How to Find Out What Features Microsoft Is Killing in Every Windows 10 Update
Microsoft releases small updates to Windows 10 fairly regularly, keeping larger patches, tweaks, and features for a bi-annual release. In fact, we only had one thing – the big November update, also known as Windows 10 version 1909. And with it, the ax for some Windows 10 features that Microsoft no longer wants to work on.
If negative news is ruining your day, we’ve already covered several features you can play with in Windows 10 (1909). Unfortunately, this is not a very busy update for new cases.
What I’m just as curious about at times like this is that in fact, any major Windows 10 update is Microsoft’s graveyard, also known as the expansive list of features the company is not going to develop. In fact, his website, which tracks these things, is named exactly like this: “ Windows 10 Features We No Longer Developing.” Bookmark this site and check back every time Microsoft releases a major update for Windows 10 to see what Microsoft is no longer interested in (or what might be missing in Windows 10 soon).
For example, as part of the November update, Microsoft decided to remove (or change) these five features:
- Hyper-V vSwitch on LBFO: In a future release, Hyper-V vSwitch will no longer be able to bind to an LBFO group. Instead, it can be linked using Switch Embedded Teaming (SET). 1909
- Language Community Tab in Feedback Hub : The Language Community tab will be removed from the Feedback Hub. The standard feedback process is: Feedback Hub – Feedback is the recommended way to provide translation feedback.
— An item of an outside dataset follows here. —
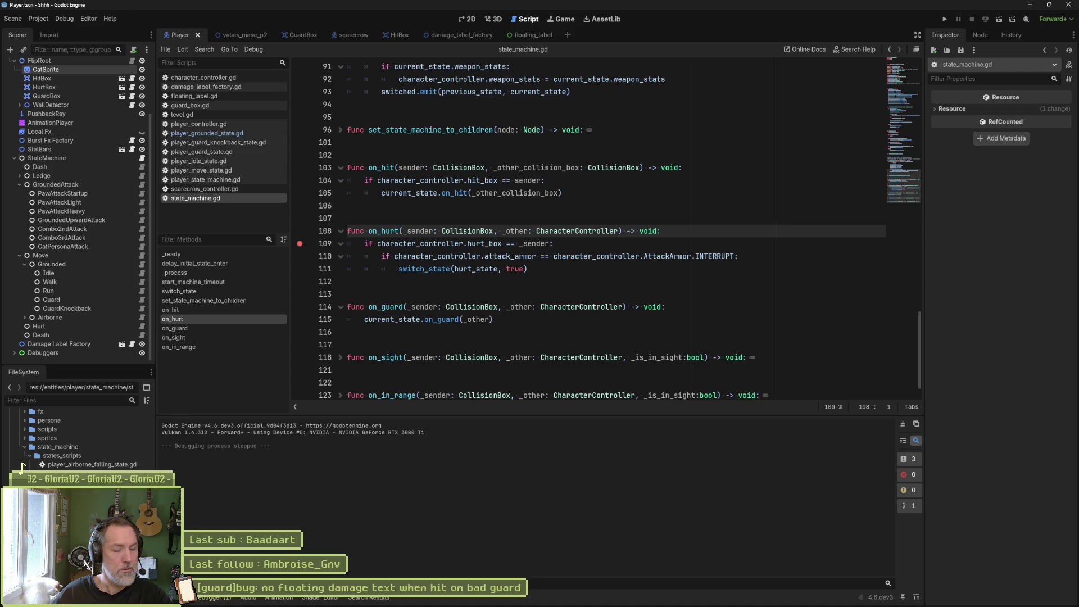
{"action": "left_click", "coordinate": [246, 37]}
{"action": "key", "text": "F6"}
- My People / Shell People: My people are no longer being developed. It may be removed in a future update. 1909
- TFS1 / TFS2 IME: TSF1 and TSF2 IME will be replaced by TSF3 IME in a future release. The Text Services Framework (TFS) supports language technologies. TSF IMEs are Windows components that you can add to enable typing for Japanese, Simplified Chinese, Traditional Chinese, and Korean. 1909 g.
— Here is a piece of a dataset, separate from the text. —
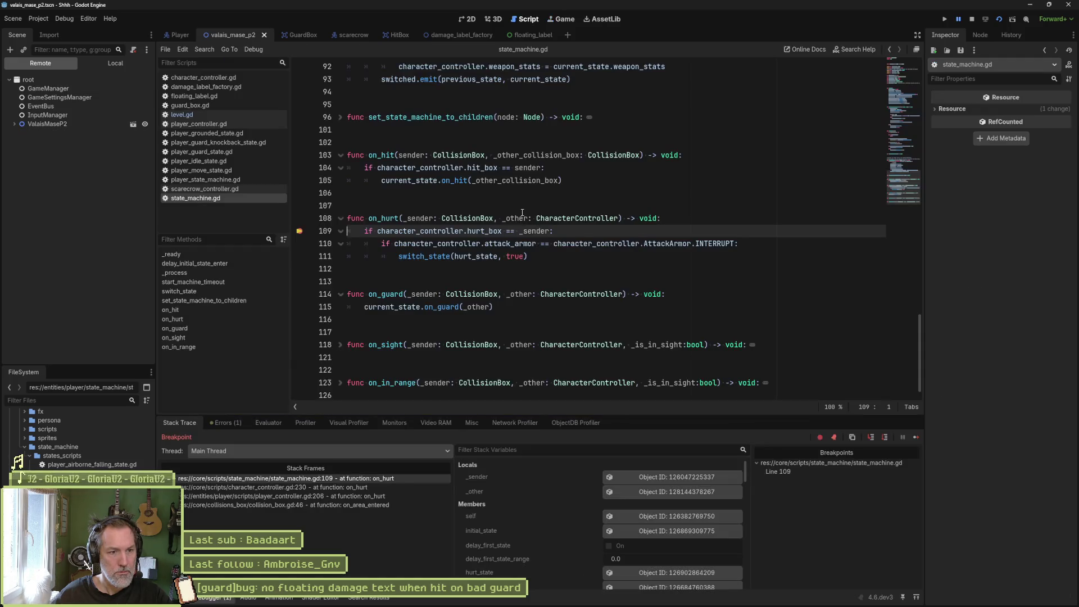
Step past the line 109 breakpoint in on_hurt to line 111.
{"action": "mouse_move", "coordinate": [521, 212]}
- Package State Roaming (PSR): PSR will be removed in a future update. PSR allows non-Microsoft developers to access roaming data on devices by allowing UWP app developers to write data to Windows and sync it with other Windows instances for that user.
Only one, maybe two of these relate to your daily life with Windows 10 – goodbye my people – but that doesn’t mean some gems are sometimes missing from this list. Regarding the Windows 10 July update (version 1903), you may have found out that Microsoft will soon stop you from connecting to networks “protected” by legacy Wi-Fi encryption:
“Starting with the 1903 release, a warning message appears when connecting to WEP or TKIP secured Wi-Fi networks (which are not as secure as those using WPA2 or WPA3). In future releases, any connection to a Wi-Fi network using these old ciphers will be prohibited. Wi-Fi routers must be updated to use the AES ciphers available with WPA2 or WPA3. “
Around the time of Windows 10 1809 Update (November 2018), you would find out that Microsoft was brutally planning to ditch one of my most used utilities:
“The Snipping Tool is an app included with Windows 10 that is used to take screenshots either in full screen mode or in a small, customizable snippet of the screen. In Windows 10, version 1809, we are introducing a new universal Snip & Sketch app that provides the same screen clipping experience as well as additional functionality. You can launch Snip & Sketch directly and start a snippet from there, or simply press WIN + Shift + S. Snip & Sketch can also be launched using the Screenshot button in the Action Center. We are no longer developing the Snipping Tool as a standalone application, but instead bundling its functionality into Snip & Sketch. “
The next time you’re waiting for a big Windows 10 update to download and install, take a few minutes and see what Microsoft is n’t doing as part of the update. You might be surprised you might be bored, but you will usually find at least one interesting tidbit hidden away.